§ KUTIPAN YANG DISEDIAKAN:
Litani panjang kontadiksi kehidupan bangsa israel di Israel setelah terbebaskan dari perbudakan di Mesir, melahirkan pemetaan baru orang Israel dengan orang Yahudi (bdk. Robert B. Coole and David Robert Ord. “In the Beginning Creation and the Priestly History”. Diindonesiakan “Pada mulanya: Penciptaan dan Sejarah Keimaman” Oleh Jessica Christiana Pattinasarany, Kata Pengantar Prof. Pdt. John A.Titaley, Th.D., Salatiga UKSW-Jakarta Gunung Mulia, 2011). Pemetaan ini terjadi sebagai akibat kehancuran kerajaan Israel di Utara sekitar 721 SM yang ditaklukan oleh Asyiria dan penaklukan kerajaan Israel di Selatan (Yehuda) yang dilakukan oleh Babylonia 586 SM – 538 SM. Asyria menghancurkan Isreal di utara dengan menawan para elit israel ke Asyur, dan memasukan orang-orang dari suku bangsa yang dikuasainya ke israel utara dan bercampur baur, kawin mawin dengan orang israel di utara. Berbeda dengan Babylonia yang menawan kaum elit israel di selatan namun tidak memasukan bangsa lain yang dijajahnya ke wilayah selatan israel itu. Kemudian saat Babylonia ditaklukan oleh bangsa Persia, dan pertimbangan luasnya wilayah kekuasaan jajahannya, maka Persia memberikan otonomi kepada Israel selatan. Otonomi dengan mengirim kembali kaum elit israel dari Babylonia untuk mengatur wilayah israel selatan. Ketika para elite Israel kembali dari Babylonia untuk menata kehidupan otonomi bangsa Israel di wilayah selatan, maka sesungguhnya bangsa Israel di wilayah Utara sebagai umat Tuhan itu sudah kabur. Kekaburan indetitas itu antara lain menimbulkan penolakan...”tidak ada nabi yang datang dari galilea” (bdk. Yoh. 7:52b). Sesungguhnya menegaskan pemetaan orang Israel dengan orang Yahudi, (hal.xv) .

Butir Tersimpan

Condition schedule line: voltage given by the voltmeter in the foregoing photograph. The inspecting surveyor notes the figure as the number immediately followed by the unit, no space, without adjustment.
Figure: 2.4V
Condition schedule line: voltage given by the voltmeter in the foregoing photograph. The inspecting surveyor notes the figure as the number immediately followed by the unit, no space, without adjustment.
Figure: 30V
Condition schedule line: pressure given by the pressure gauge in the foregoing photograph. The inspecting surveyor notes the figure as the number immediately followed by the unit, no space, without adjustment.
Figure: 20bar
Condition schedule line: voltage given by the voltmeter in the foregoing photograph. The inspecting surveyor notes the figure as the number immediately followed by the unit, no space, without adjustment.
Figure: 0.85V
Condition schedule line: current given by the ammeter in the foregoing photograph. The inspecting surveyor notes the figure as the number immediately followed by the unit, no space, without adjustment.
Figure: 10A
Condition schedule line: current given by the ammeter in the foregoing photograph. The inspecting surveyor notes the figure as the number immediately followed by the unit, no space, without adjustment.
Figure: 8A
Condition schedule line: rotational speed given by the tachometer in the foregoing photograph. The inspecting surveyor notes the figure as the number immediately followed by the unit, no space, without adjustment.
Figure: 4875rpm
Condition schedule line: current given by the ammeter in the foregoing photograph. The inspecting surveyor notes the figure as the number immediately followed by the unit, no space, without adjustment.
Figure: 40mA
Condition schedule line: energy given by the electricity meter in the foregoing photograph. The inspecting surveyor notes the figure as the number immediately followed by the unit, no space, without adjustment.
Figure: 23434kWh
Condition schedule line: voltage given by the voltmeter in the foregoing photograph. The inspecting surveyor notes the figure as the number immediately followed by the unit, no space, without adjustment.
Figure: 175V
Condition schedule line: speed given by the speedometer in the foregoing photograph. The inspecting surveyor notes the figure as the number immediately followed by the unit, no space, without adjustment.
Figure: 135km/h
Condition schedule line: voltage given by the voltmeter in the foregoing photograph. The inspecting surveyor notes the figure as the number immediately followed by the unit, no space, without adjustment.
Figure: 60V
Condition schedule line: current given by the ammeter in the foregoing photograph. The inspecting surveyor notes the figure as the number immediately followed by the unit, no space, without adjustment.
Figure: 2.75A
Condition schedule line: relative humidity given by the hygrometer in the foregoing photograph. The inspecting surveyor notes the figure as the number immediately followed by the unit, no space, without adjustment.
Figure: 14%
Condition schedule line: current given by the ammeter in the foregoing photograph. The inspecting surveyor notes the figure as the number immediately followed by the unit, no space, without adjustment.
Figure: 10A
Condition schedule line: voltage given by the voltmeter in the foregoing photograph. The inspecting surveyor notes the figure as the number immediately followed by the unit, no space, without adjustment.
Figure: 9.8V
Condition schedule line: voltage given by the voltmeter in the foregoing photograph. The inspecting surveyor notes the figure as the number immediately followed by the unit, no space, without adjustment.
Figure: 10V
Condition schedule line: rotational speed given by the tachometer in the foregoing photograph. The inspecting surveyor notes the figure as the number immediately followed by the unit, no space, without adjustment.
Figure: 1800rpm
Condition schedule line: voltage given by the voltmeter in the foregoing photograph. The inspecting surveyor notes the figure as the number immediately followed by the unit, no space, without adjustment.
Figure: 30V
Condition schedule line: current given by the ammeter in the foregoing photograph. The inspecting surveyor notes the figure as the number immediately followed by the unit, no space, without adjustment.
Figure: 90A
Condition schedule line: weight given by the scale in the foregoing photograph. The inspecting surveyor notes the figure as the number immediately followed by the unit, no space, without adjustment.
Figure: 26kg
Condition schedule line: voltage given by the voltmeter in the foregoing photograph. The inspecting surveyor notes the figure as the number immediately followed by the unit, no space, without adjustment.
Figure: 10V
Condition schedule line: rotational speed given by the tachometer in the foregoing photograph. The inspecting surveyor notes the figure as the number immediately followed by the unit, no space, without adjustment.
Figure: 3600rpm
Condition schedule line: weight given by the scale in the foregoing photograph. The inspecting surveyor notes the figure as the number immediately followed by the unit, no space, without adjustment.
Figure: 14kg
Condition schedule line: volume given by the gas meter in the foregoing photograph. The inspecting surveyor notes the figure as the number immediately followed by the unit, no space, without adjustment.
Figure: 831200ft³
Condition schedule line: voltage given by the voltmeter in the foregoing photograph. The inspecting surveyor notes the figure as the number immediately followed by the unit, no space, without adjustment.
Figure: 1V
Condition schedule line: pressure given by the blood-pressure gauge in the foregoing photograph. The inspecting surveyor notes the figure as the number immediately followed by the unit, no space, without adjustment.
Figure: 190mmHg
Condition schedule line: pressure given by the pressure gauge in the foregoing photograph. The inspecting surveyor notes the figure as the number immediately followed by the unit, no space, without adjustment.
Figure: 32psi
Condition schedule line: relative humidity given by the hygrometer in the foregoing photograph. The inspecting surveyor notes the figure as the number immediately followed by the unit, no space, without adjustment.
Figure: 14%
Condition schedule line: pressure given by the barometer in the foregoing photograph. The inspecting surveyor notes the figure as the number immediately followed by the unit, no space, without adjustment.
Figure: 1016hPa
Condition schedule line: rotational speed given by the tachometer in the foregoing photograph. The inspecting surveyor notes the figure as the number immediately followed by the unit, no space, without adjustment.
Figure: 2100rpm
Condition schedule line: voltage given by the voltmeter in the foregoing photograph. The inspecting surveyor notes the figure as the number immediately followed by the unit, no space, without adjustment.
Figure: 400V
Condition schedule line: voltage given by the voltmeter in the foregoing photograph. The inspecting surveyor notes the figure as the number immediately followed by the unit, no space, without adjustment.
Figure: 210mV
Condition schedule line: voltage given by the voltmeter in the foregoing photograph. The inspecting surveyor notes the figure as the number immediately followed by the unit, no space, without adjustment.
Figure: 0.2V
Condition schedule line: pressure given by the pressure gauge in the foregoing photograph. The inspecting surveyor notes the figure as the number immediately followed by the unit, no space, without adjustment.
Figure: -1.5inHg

§ BUTIR TUGAS A:
Dalam baris data, tulis kembali hanya baris-baris di antara baris yang memuat "Condition schedule line: volume" dan baris yang memuat "Figure: 831200ft³", termasuk kedua baris tersebut, dengan mengganti nama "gas meter" menjadi "volume meter" dan membiarkan semua bagian lainnya tetap sama.
§ BUTIR TUGAS B:
Tulislah lanjutan kutipan tentang pemetaan orang Israel dan orang Yahudi, dimulai setelah kalimat terakhirnya.
Kutipan dan baris data di atas adalah dua bahan yang terpisah satu sama lain.

§ JAWABAN LATIHAN A:
Condition schedule line: volume given by the volume meter in the foregoing photograph. The inspecting surveyor notes the figure as the number immediately followed by the unit, no space, without adjustment.
Figure: 831200ft³

§ JAWABAN LATIHAN B:
Kontradiksi kehidupan orang Israel di selatan yang merasa lebih percaya diri sebagai israel yang masih murni dan menyebut diri Yahudi, terus berlansung. Setelah lepas dari perbudakan Babylonia (586-538 SM) dan dijajah oleh Persia (538-332 SM), diikuti oleh penaklukan Alexander Agung dari Makedonia (332-301 SM), diteruskan oleh penguasaan Ptolemeus dari Mesir (301-198 SM). Dilanjutkan oleh penaklukan Seleukid dari Syria (198-140 SM), menandai kebebasan kaum Yahudi atas perjuangan Imam Matatias dari keturunan Hasmonean yang dikenal sebagai Makabe. memerdekakan Yahudi (140-63 SM). Namun Romawi mulai menjajah Yahudi (63 SM-1948 M), menghancurkan Yerusalem dengan Bait Suci II (70 M), seolah-olah ceritra kegemilangan bangsa Yahudi lenyap dari sejarah bangsa-bangsa sampai 1948 ketika negara Israel moderen diproklamasikan (hal. xvi) .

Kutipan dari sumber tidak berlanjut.